> **Dataset extract**:

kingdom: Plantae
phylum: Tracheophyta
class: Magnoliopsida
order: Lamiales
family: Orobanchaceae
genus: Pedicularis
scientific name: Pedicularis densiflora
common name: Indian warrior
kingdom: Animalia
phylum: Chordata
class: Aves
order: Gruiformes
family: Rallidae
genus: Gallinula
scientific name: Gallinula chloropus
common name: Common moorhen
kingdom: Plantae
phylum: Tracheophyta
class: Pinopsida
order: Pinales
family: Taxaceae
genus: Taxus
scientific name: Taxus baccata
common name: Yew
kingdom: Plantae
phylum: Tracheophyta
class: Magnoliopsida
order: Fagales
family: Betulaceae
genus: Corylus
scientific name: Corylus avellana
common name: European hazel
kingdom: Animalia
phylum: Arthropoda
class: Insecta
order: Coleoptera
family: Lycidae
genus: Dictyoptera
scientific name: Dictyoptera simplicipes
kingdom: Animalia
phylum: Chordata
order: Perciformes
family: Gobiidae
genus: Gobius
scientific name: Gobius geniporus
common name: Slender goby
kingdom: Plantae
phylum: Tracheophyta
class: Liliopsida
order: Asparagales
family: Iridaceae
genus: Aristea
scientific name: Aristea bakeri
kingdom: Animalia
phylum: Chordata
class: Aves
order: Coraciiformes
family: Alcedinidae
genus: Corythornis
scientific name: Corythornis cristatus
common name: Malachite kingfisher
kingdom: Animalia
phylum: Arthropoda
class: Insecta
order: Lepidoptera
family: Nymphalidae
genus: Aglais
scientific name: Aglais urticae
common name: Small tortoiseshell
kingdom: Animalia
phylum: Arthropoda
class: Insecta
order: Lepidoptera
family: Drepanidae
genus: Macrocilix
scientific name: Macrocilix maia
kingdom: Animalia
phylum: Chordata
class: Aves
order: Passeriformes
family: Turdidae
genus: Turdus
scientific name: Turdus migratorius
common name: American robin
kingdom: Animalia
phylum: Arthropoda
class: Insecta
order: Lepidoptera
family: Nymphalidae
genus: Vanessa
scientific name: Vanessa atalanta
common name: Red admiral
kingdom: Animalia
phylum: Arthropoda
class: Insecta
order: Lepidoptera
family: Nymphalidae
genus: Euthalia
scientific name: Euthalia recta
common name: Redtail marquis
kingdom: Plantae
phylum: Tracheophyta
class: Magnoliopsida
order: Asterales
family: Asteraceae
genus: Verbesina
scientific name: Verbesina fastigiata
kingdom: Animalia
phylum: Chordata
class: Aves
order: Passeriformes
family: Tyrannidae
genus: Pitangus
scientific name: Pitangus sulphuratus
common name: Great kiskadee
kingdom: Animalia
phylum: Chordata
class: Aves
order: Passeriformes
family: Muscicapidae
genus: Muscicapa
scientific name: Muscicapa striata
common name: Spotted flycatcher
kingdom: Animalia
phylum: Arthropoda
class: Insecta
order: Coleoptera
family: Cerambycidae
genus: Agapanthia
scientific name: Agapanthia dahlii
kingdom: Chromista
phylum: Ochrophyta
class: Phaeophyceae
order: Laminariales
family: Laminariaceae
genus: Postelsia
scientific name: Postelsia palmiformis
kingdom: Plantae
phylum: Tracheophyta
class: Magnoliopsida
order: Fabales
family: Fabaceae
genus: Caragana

> **Goal**: Lay out every line of all the items above as a single numbered list, leaving out any blank lines.

> **Task response**:
1. kingdom: Plantae
2. phylum: Tracheophyta
3. class: Magnoliopsida
4. order: Lamiales
5. family: Orobanchaceae
6. genus: Pedicularis
7. scientific name: Pedicularis densiflora
8. common name: Indian warrior
9. kingdom: Animalia
10. phylum: Chordata
11. class: Aves
12. order: Gruiformes
13. family: Rallidae
14. genus: Gallinula
15. scientific name: Gallinula chloropus
16. common name: Common moorhen
17. kingdom: Plantae
18. phylum: Tracheophyta
19. class: Pinopsida
20. order: Pinales
21. family: Taxaceae
22. genus: Taxus
23. scientific name: Taxus baccata
24. common name: Yew
25. kingdom: Plantae
26. phylum: Tracheophyta
27. class: Magnoliopsida
28. order: Fagales
29. family: Betulaceae
30. genus: Corylus
31. scientific name: Corylus avellana
32. common name: European hazel
33. kingdom: Animalia
34. phylum: Arthropoda
35. class: Insecta
36. order: Coleoptera
37. family: Lycidae
38. genus: Dictyoptera
39. scientific name: Dictyoptera simplicipes
40. kingdom: Animalia
41. phylum: Chordata
42. order: Perciformes
43. family: Gobiidae
44. genus: Gobius
45. scientific name: Gobius geniporus
46. common name: Slender goby
47. kingdom: Plantae
48. phylum: Tracheophyta
49. class: Liliopsida
50. order: Asparagales
51. family: Iridaceae
52. genus: Aristea
53. scientific name: Aristea bakeri
54. kingdom: Animalia
55. phylum: Chordata
56. class: Aves
57. order: Coraciiformes
58. family: Alcedinidae
59. genus: Corythornis
60. scientific name: Corythornis cristatus
61. common name: Malachite kingfisher
62. kingdom: Animalia
63. phylum: Arthropoda
64. class: Insecta
65. order: Lepidoptera
66. family: Nymphalidae
67. genus: Aglais
68. scientific name: Aglais urticae
69. common name: Small tortoiseshell
70. kingdom: Animalia
71. phylum: Arthropoda
72. class: Insecta
73. order: Lepidoptera
74. family: Drepanidae
75. genus: Macrocilix
76. scientific name: Macrocilix maia
77. kingdom: Animalia
78. phylum: Chordata
79. class: Aves
80. order: Passeriformes
81. family: Turdidae
82. genus: Turdus
83. scientific name: Turdus migratorius
84. common name: American robin
85. kingdom: Animalia
86. phylum: Arthropoda
87. class: Insecta
88. order: Lepidoptera
89. family: Nymphalidae
90. genus: Vanessa
91. scientific name: Vanessa atalanta
92. common name: Red admiral
93. kingdom: Animalia
94. phylum: Arthropoda
95. class: Insecta
96. order: Lepidoptera
97. family: Nymphalidae
98. genus: Euthalia
99. scientific name: Euthalia recta
100. common name: Redtail marquis
101. kingdom: Plantae
102. phylum: Tracheophyta
103. class: Magnoliopsida
104. order: Asterales
105. family: Asteraceae
106. genus: Verbesina
107. scientific name: Verbesina fastigiata
108. kingdom: Animalia
109. phylum: Chordata
110. class: Aves
111. order: Passeriformes
112. family: Tyrannidae
113. genus: Pitangus
114. scientific name: Pitangus sulphuratus
115. common name: Great kiskadee
116. kingdom: Animalia
117. phylum: Chordata
118. class: Aves
119. order: Passeriformes
120. family: Muscicapidae
121. genus: Muscicapa
122. scientific name: Muscicapa striata
123. common name: Spotted flycatcher
124. kingdom: Animalia
125. phylum: Arthropoda
126. class: Insecta
127. order: Coleoptera
128. family: Cerambycidae
129. genus: Agapanthia
130. scientific name: Agapanthia dahlii
131. kingdom: Chromista
132. phylum: Ochrophyta
133. class: Phaeophyceae
134. order: Laminariales
135. family: Laminariaceae
136. genus: Postelsia
137. scientific name: Postelsia palmiformis
138. kingdom: Plantae
139. phylum: Tracheophyta
140. class: Magnoliopsida
141. order: Fabales
142. family: Fabaceae
143. genus: Caragana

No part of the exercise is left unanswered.